Pepe y mi madre, Conchi, se habían criado en el barrio de Cuatro Caminos, muy cerca de donde estaba el antiguo estadio Metropolitano, en plena Ciudad Universitaria de Madrid, donde ahora se hallan varios colegios mayores. Su vocación atlética había sido, por lo tanto, ineludible. De hecho, mi abuelo Luis era amigo de los Otamendi, la familia que construyó aquel moderno recinto deportivo antes de la Guerra Civil y que se denominó como tantas otras cosas Metropolitano, pues en el barrio estaban las cocheras del Metropolitano o del Metro.

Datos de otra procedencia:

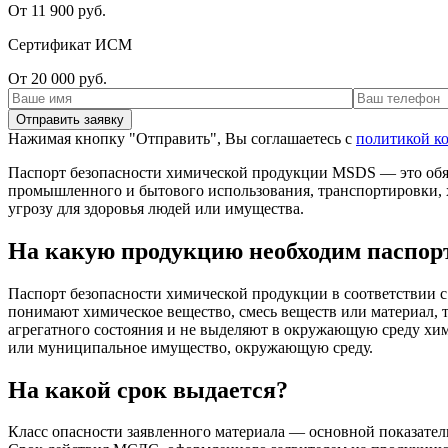
От 11 900 руб.
Сертификат ИСМ
От 20 000 руб.
Нажимая кнопку "Отправить", Вы соглашаетесь с
политикой к
Паспорт безопасности химической продукции MSDS — это обя
промышленного и бытового использования, транспортировки, 
угрозу для здоровья людей или имущества.
На какую продукцию необходим паспор
Паспорт безопасности химической продукции в соответствии 
понимают химическое вещество, смесь веществ или материал, т.
агрегатного состояния и не выделяют в окружающую среду хим
или муниципальное имущество, окружающую среду.
На какой срок выдается?
Класс опасности заявленного материала — основной показател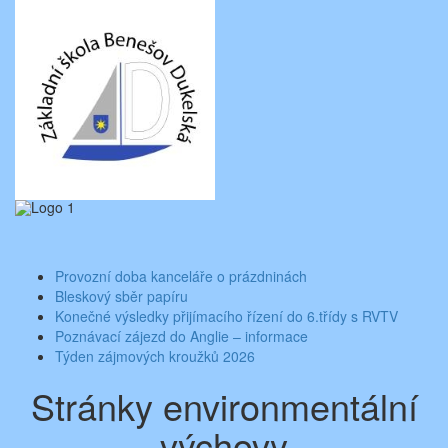
Skip
Aktuality ze školy
Základní škola Benešov, Dukelská 1818
to
content
Toggle
navigati
Provozní doba kanceláře o prázdninách
Bleskový sběr papíru
Konečné výsledky přijímacího řízení do 6.třídy s RVTV
Poznávací zájezd do Anglie – informace
Týden zájmových kroužků 2026
Stránky environmentální
výchovy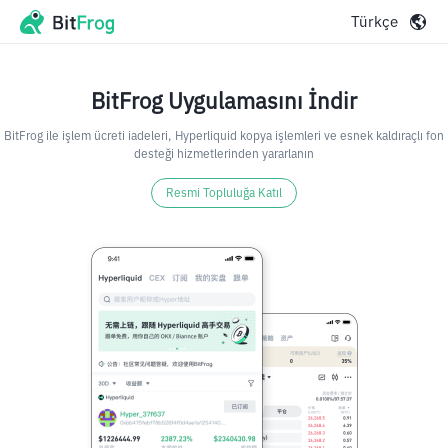
Türkçe
BitFrog Uygulamasını İndir
BitFrog ile işlem ücreti iadeleri, Hyperliquid kopya işlemleri ve esnek kaldıraçlı fon
desteği hizmetlerinden yararlanın
Resmi Topluluğa Katıl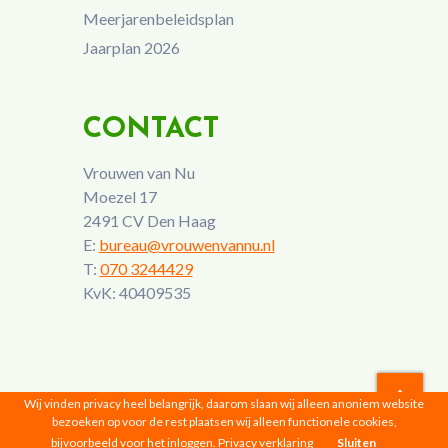
Meerjarenbeleidsplan
Jaarplan 2026
CONTACT
Vrouwen van Nu
Moezel 17
2491 CV Den Haag
E:
bureau@vrouwenvannu.nl
T:
070 3244429
KvK: 40409535
Wij vinden privacy heel belangrijk, daarom slaan wij alleen anoniem website
bezoeken op voor de rest plaatsen wij alleen functionele cookies,
Vrouwen van Nu © 2026 |
Privacyverklaring
bijvoorbeeld voor het inloggen.
Privacy verklaring
Sluiten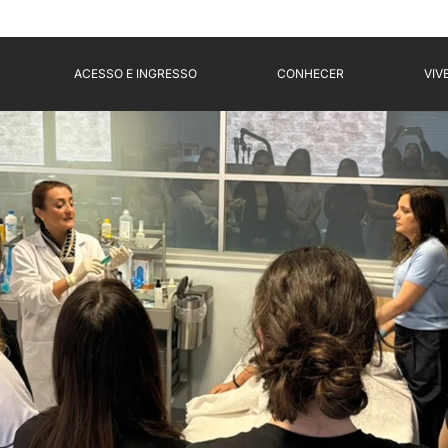
ACESSO E INGRESSO
CONHECER
VIV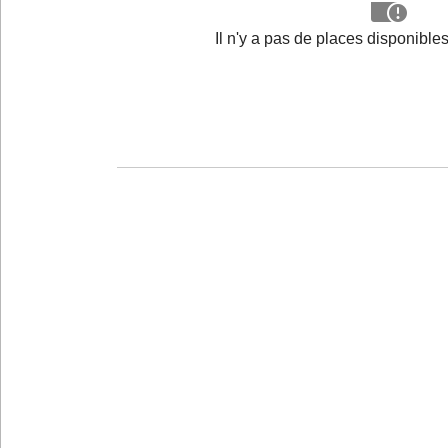
Il n'y a pas de places disponibl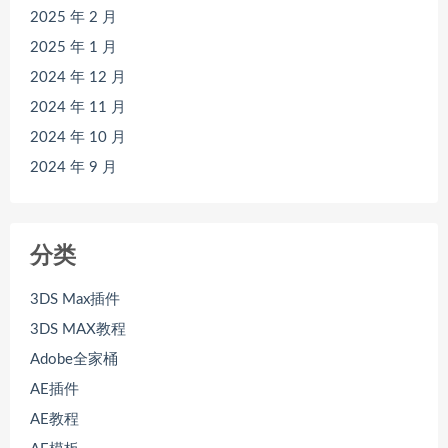
2025 年 2 月
2025 年 1 月
2024 年 12 月
2024 年 11 月
2024 年 10 月
2024 年 9 月
分类
3DS Max插件
3DS MAX教程
Adobe全家桶
AE插件
AE教程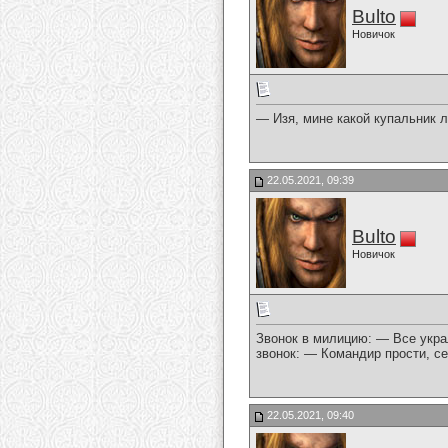
Bulto
Новичок
— Изя, мине какой купальник л
22.05.2021, 09:39
Bulto
Новичок
Звонок в милицию: — Все укра
звонок: — Командир прости, се
22.05.2021, 09:40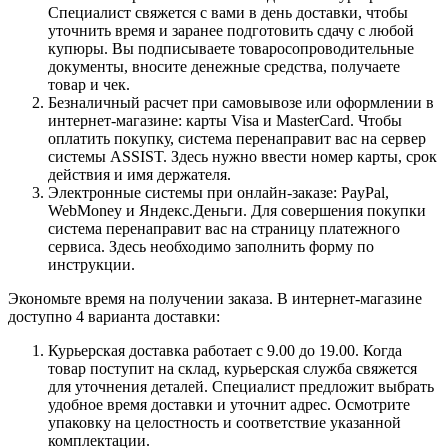
Специалист свяжется с вами в день доставки, чтобы
уточнить время и заранее подготовить сдачу с любой
купюры. Вы подписываете товаросопроводительные
документы, вносите денежные средства, получаете
товар и чек.
Безналичный расчет при самовывозе или оформлении в
интернет-магазине: карты Visa и MasterCard. Чтобы
оплатить покупку, система перенаправит вас на сервер
системы ASSIST. Здесь нужно ввести номер карты, срок
действия и имя держателя.
Электронные системы при онлайн-заказе: PayPal,
WebMoney и Яндекс.Деньги. Для совершения покупки
система перенаправит вас на страницу платежного
сервиса. Здесь необходимо заполнить форму по
инструкции.
Экономьте время на получении заказа. В интернет-магазине
доступно 4 варианта доставки:
Курьерская доставка работает с 9.00 до 19.00. Когда
товар поступит на склад, курьерская служба свяжется
для уточнения деталей. Специалист предложит выбрать
удобное время доставки и уточнит адрес. Осмотрите
упаковку на целостность и соответствие указанной
комплектации.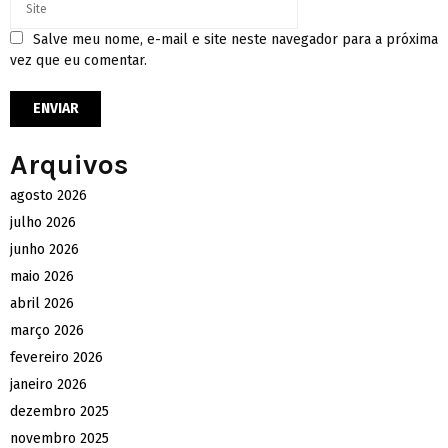
Salve meu nome, e-mail e site neste navegador para a próxima
vez que eu comentar.
Arquivos
agosto 2026
julho 2026
junho 2026
maio 2026
abril 2026
março 2026
fevereiro 2026
janeiro 2026
dezembro 2025
novembro 2025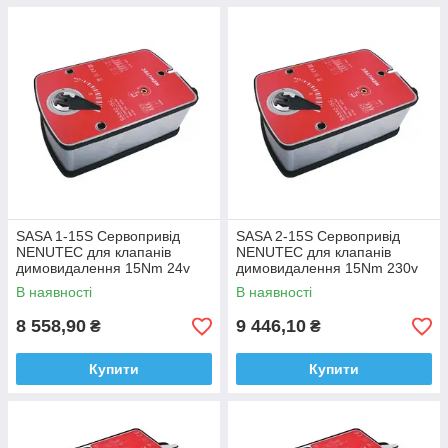
SASA 1-15S Сервопривід
SASA 2-15S Сервопривід
NENUTEC для клапанів
NENUTEC для клапанів
димовидалення 15Nm 24v
димовидалення 15Nm 230v
В наявності
В наявності
8 558,90
9 446,10
₴
₴
Купити
Купити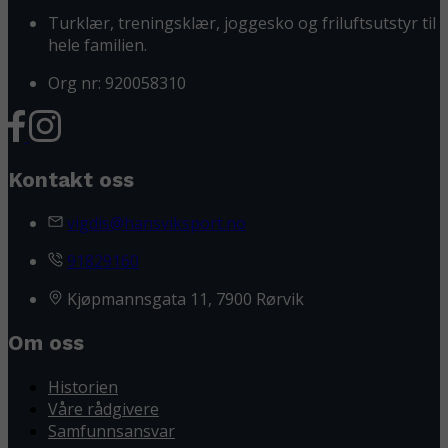
Turklær, treningsklær, joggesko og friluftsutstyr til
hele familien.
Org nr: 920058310
Kontakt oss
vigdis@hansviksport.no
91829160
Kjøpmannsgata 11, 7900 Rørvik
Om oss
Historien
Våre rådgivere
Samfunnsansvar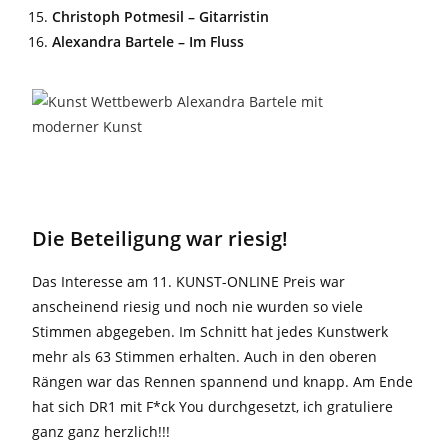
Christoph Potmesil – Gitarristin
Alexandra Bartele – Im Fluss
Die Beteiligung war riesig!
Das Interesse am 11. KUNST-ONLINE Preis war
anscheinend riesig und noch nie wurden so viele
Stimmen abgegeben. Im Schnitt hat jedes Kunstwerk
mehr als 63 Stimmen erhalten. Auch in den oberen
Rängen war das Rennen spannend und knapp. Am Ende
hat sich DR1 mit F*ck You durchgesetzt, ich gratuliere
ganz ganz herzlich!!!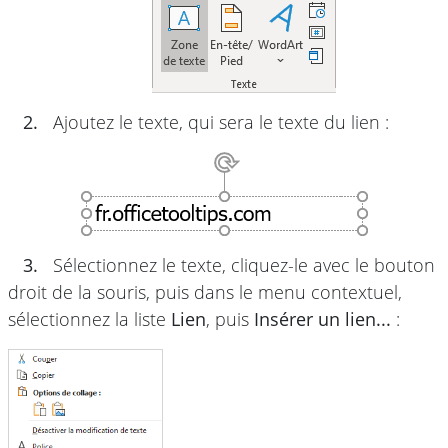
2.
Ajoutez le texte, qui sera le texte du lien :
3.
Sélectionnez le texte, cliquez-le avec le bouton
droit de la souris, puis dans le menu contextuel,
sélectionnez la liste
Lien
, puis
Insérer un lien...
: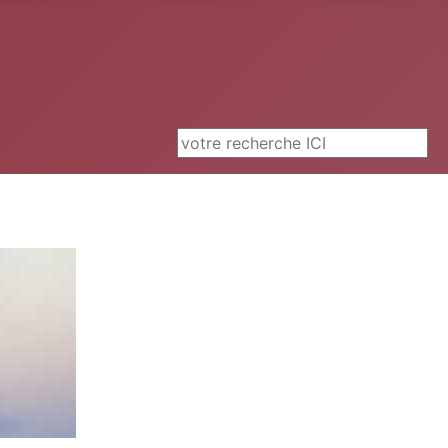
Rechercher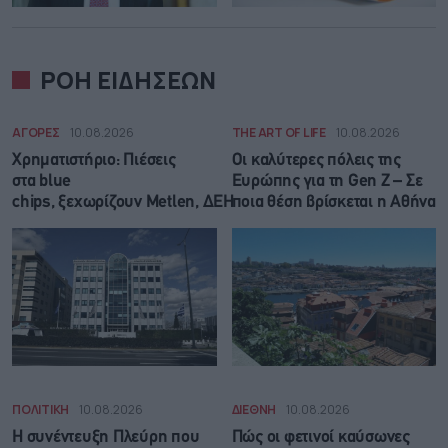
ΡΟΗ ΕΙΔΗΣΕΩΝ
ΑΓΟΡΕΣ
10.08.2026
THE ART OF LIFE
10.08.2026
Χρηματιστήριο: Πιέσεις
Οι καλύτερες πόλεις της
στα blue
Ευρώπης για τη Gen Z – Σε
chips, ξεχωρίζουν Metlen, ΔΕΗ
ποια θέση βρίσκεται η Αθήνα
ΠΟΛΙΤΙΚΗ
10.08.2026
ΔΙΕΘΝΗ
10.08.2026
Η συνέντευξη Πλεύρη που
Πώς οι φετινοί καύσωνες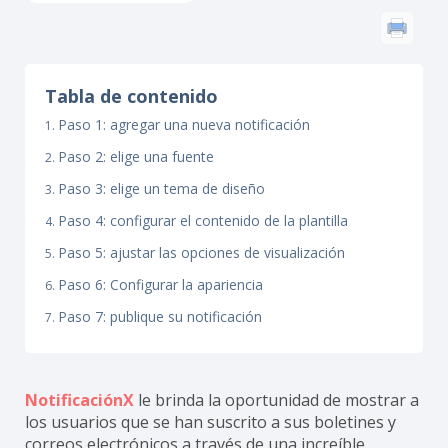
Tabla de contenido
Paso 1: agregar una nueva notificación
Paso 2: elige una fuente
Paso 3: elige un tema de diseño
Paso 4: configurar el contenido de la plantilla
Paso 5: ajustar las opciones de visualización
Paso 6: Configurar la apariencia
Paso 7: publique su notificación
NotificaciónX
le brinda la oportunidad de mostrar a
los usuarios que se han suscrito a sus boletines y
correos electrónicos a través de una increíble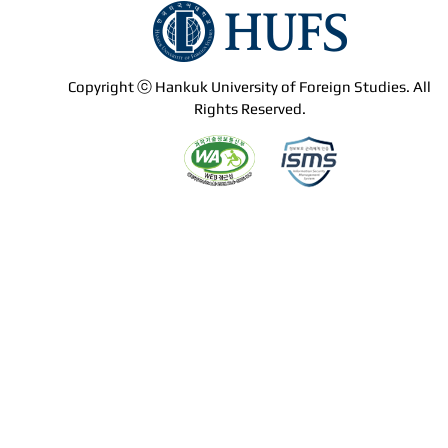
Copyright ⓒ Hankuk University of Foreign Studies. All
Rights Reserved.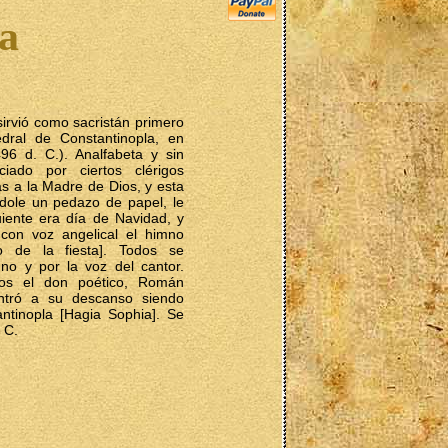
a
sirvió como sacristán primero
edral de Constantinopla, en
96 d. C.). Analfabeta y sin
ciado por ciertos clérigos
 a la Madre de Dios, y esta
dole un pedazo de papel, le
uiente era día de Navidad, y
con voz angelical el himno
o de la fiesta]. Todos se
mno y por la voz del cantor.
os el don poético, Román
ntró a su descanso siendo
ntinopla [Hagia Sophia]. Se
 C.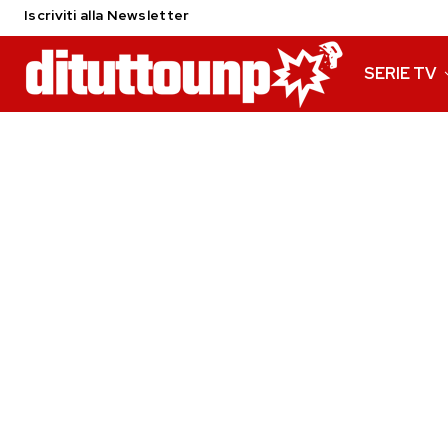
Iscriviti alla Newsletter
SERIE TV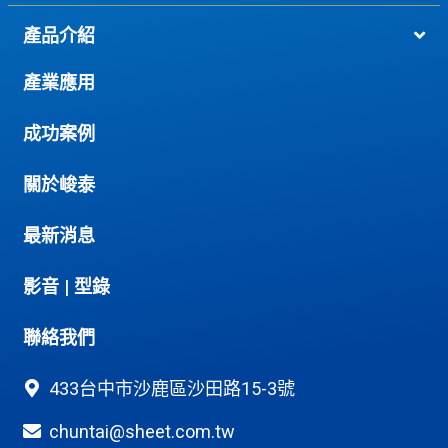
產品介紹
產業應用
成功案例
關於峻泰
最新消息
影音
|
型錄
聯絡我們
433台中市沙鹿區沙田路15-3號
chuntai@sheet.com.tw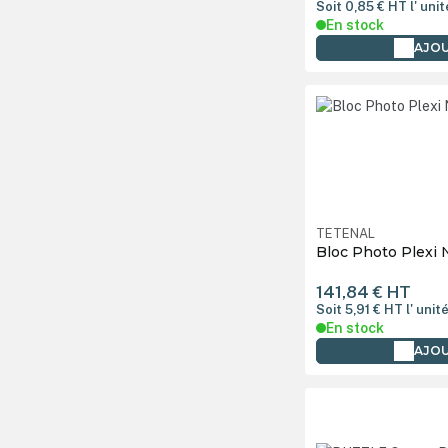
Encre sublimation
Soit 0,85 €
HT
l' unit
En stock
Feuille magnétique
AJOU
autocollante
Film de transfert
Flacon d'encre
Gabarit
Gourde
TETENAL
Imprimante DTG/DTF
Bloc Photo Plexi 
Imprimante UV LED
141,84 €
HT
Imprimante grand format
Soit 5,91 €
HT
l' unit
En stock
Imprimante sublimation
AJOU
Jouet
Kit Presse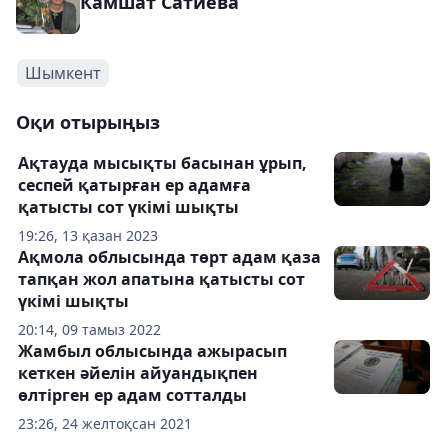
Камшат Сатиева
Шымкент
Оқи отырыңыз
Ақтауда мысықты басынан ұрып,
сеспей қатырған ер адамға
қатысты сот үкімі шықты
19:26, 13 қазан 2023
Ақмола облысында төрт адам қаза
тапқан жол апатына қатысты сот
үкімі шықты
20:14, 09 тамыз 2022
Жамбыл облысында ажырасып
кеткен әйелін айуандықпен
өлтірген ер адам сотталды
23:26, 24 желтоқсан 2021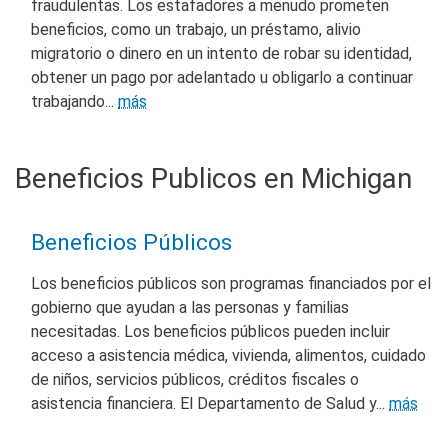
fraudulentas. Los estafadores a menudo prometen
beneficios, como un trabajo, un préstamo, alivio
migratorio o dinero en un intento de robar su identidad,
obtener un pago por adelantado u obligarlo a continuar
trabajando...
más
Beneficios Publicos en Michigan
Beneficios Públicos
Los beneficios públicos son programas financiados por el
gobierno que ayudan a las personas y familias
necesitadas. Los beneficios públicos pueden incluir
acceso a asistencia médica, vivienda, alimentos, cuidado
de niños, servicios públicos, créditos fiscales o
asistencia financiera. El Departamento de Salud y...
más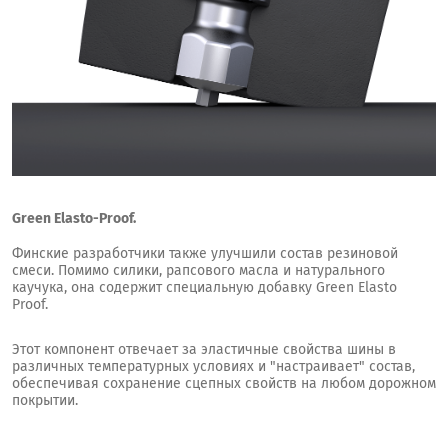
Green Elasto-Proof.
Финские разработчики также улучшили состав резиновой
смеси. Помимо силики, рапсового масла и натурального
каучука, она содержит специальную добавку Green Elasto
Proof.
Этот компонент отвечает за эластичные свойства шины в
различных температурных условиях и "настраивает" состав,
обеспечивая сохранение сцепных свойств на любом дорожном
покрытии.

Mi tío Pepe fue un apasionado seguidor rojiblanco. Casi todo en su vida, como buen colchonero, era apasionado y exagerado; ya he dicho que tuvo diez hijos (todos atléticos). Tanto que es la única persona que conozco que viajó a Bruselas a presenciar la final de la Copa de Europa de 1974. Sí, la que perdimos en aquellos dos partidos contra el Bayern de Múnich, la del gol de falta de Luis Aragonés. Evidentemente, entonces no había las facilidades que hay ahora para viajar y menos para ver un partido de fútbol fuera de nuestras fronteras, la mentalidad era otra. Supongo que a Bélgica se desplazó sin el cura y el abogado, y así pasó lo que pasó: que nos volvimos sin la Copa. Pero ¿a quién le importa? Miles de atléticos se dejaron sus ahorros y su tiempo para ir al estadio Heysel y dieron un ejemplo de lo que es la lealtad a unos colores. Encima muchos se quedaron a ver el segundo encuentro, pues la final en caso de empate no se dilucidaba en una tanda de penaltis, sino que había otro partido.

Aquellos, muchos de ellos emigrantes en Bélgica y Alemania, sí que hicieron único al Atleti.

Con el tiempo, me enteré por medio de otro de mis primos, Jose, que el encofrado de la planta de arriba de su casa lo habían hecho en su día utilizando parte de las vallas de publicidad, supongo que serían de metal, del viejo Metropolitano. Muy poca gente, por no decir nadie, puede decir que ha vivido debajo de los restos del estadio del Atleti. Genio y figura. Sobran ya más palabras.